Coming over a hill, I see the tip of a yellow barn, nestled among weeping willow trees. A large house sits just below, surrounded by evergreens.
"Picturesque," I think, my mind starting to relax.
As I pull into the driveway, I am greeted with hundreds of colorful tulips lining the drive. The walkway is just as inviting, peppered with daffodils and grape hyacinth and the remnants of last year's lavender. My schedule is becoming fuzzier every moment.
Bea Delpapa answers the door with a warm and friendly smile. As she ushers me through the inn, showing me the Mexican folk art that fills its walls, my eye catches sight of the sliding glass door.
The landscape: Beyond the door is a tastefully decorated terrace. Beyond the terrace is a sprawling, lush, green lawn with just the right amount of slope leading to the pond, which is lined with huge weeping willows.
Two lawn chairs sit, facing the pond. At this point, I have completely forgotten why I have come to the inn. I simply must sit in one of those chairs and take in this setting.
In a most rude fashion, I look past Bea as she is speaking and walk, as if in a trance, to one of the lawn chairs. Bea politely follows, seeming to understand.
I sit.
Instantly, every worry, care and deadline I have been concerned about vanishes as I soak in the beauty and serenity of my surroundings.
The long willow wisps are blowing in the breeze; birds are chirping; the water is gently rippling.
I have a sudden urge to trade my reporter's notebook and pen for an easel and palette ... or, maybe, I'd rather be equipped with a basket and clippers to create a wildflower bouquet. Even I could do wonders with a camera in this setting, I think to myself. Then again, I seem to do best with words. A big, empty notebook and a nice felt pen would be a dream.
"This place gets the creative juices flowing," I say to Bea as I regain my senses.
This is not news to Bea.
Workshops: She and her husband, Chuck, opened their home to bed and breakfast guests in 1998. In 2000, Bea began to play host to workshops for artists and writers.

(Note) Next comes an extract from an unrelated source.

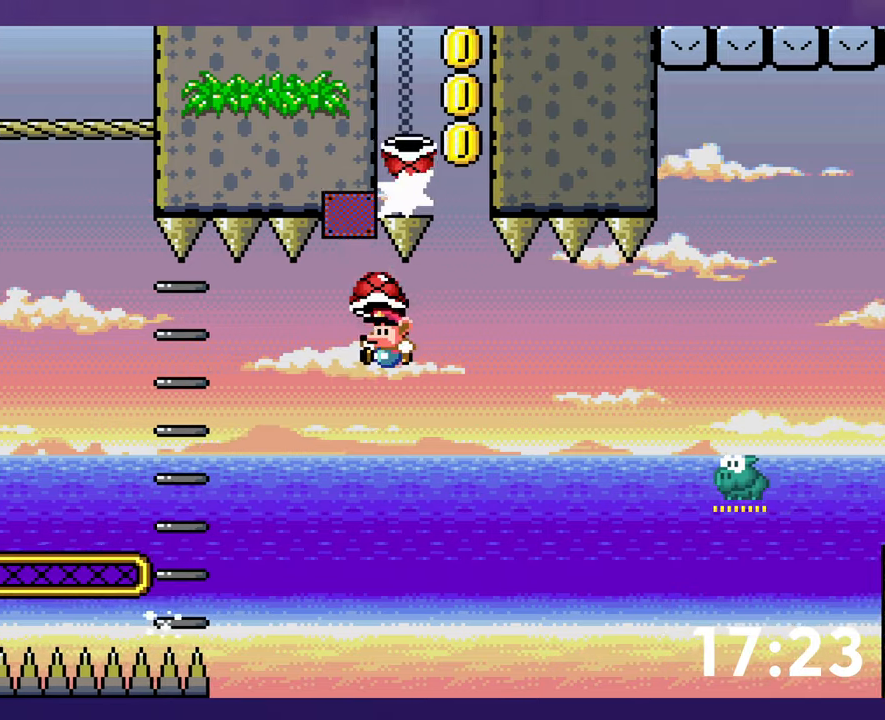
{"buttons": ["B", "Y"], "events": [[100, "B", "up"], [183, "B", "down"], [200, "DPAD_LEFT", "up"], [216, "Y", "down"]]}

"People come to our workshops from all over the country," Bea says, smiling. The professional artists and writers who teach the workshops come from afar as well. But the "Family Stories Workshop," from June 1 to 3, will have a local flair.
Carmen Leone of Poland and Bob Calcagni of Boardman will be presenting information and ideas on how to develop genealogical facts into story form.

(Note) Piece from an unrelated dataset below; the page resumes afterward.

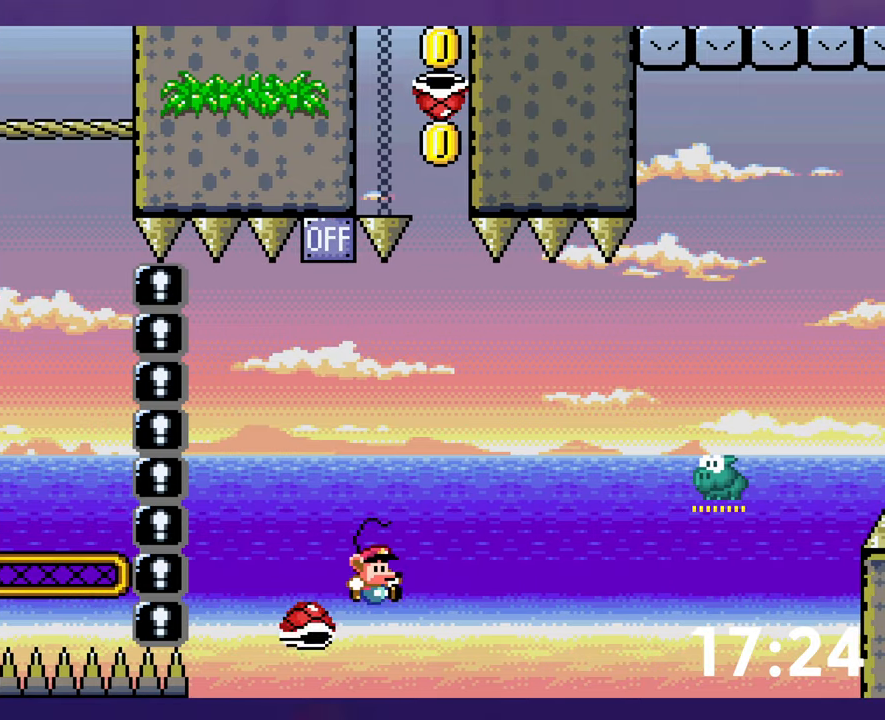
{"buttons": ["B"], "events": [[216, "DPAD_UP", "down"], [233, "DPAD_LEFT", "down"], [233, "DPAD_UP", "up"], [466, "DPAD_LEFT", "up"], [500, "Y", "up"]]}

Books: Carmen has become nationally known for his books "Rose Street" and "Rose Street Revisited" -- a factual account of his family's history on Rose Street in Youngstown.
The historical novel was originally written as a gift to his family. "My parents were very special people," Carmen says. "It would have been too bad if those stories had been lost because nobody wrote them down."
Bob, Carmen's cousin, consulted on both books and wrote the epilogue for "Rose Street."
Together, the two men have written a third book titled "Remembering Our Rose Streets: A Guide for Collecting and Writing Family Stories."
"Writing down stories about people make them real," Bob explains. "More than just a name on a chart."
Through the workshop, they will share their experience and expertise with those aspiring to preserve their family histories.
Some looking to make the past come alive will find inspiration under the weeping willows. Others will choose the bench in the flower garden. All will write their family stories as they bask in a storybook setting at the Inn at Willow Pond.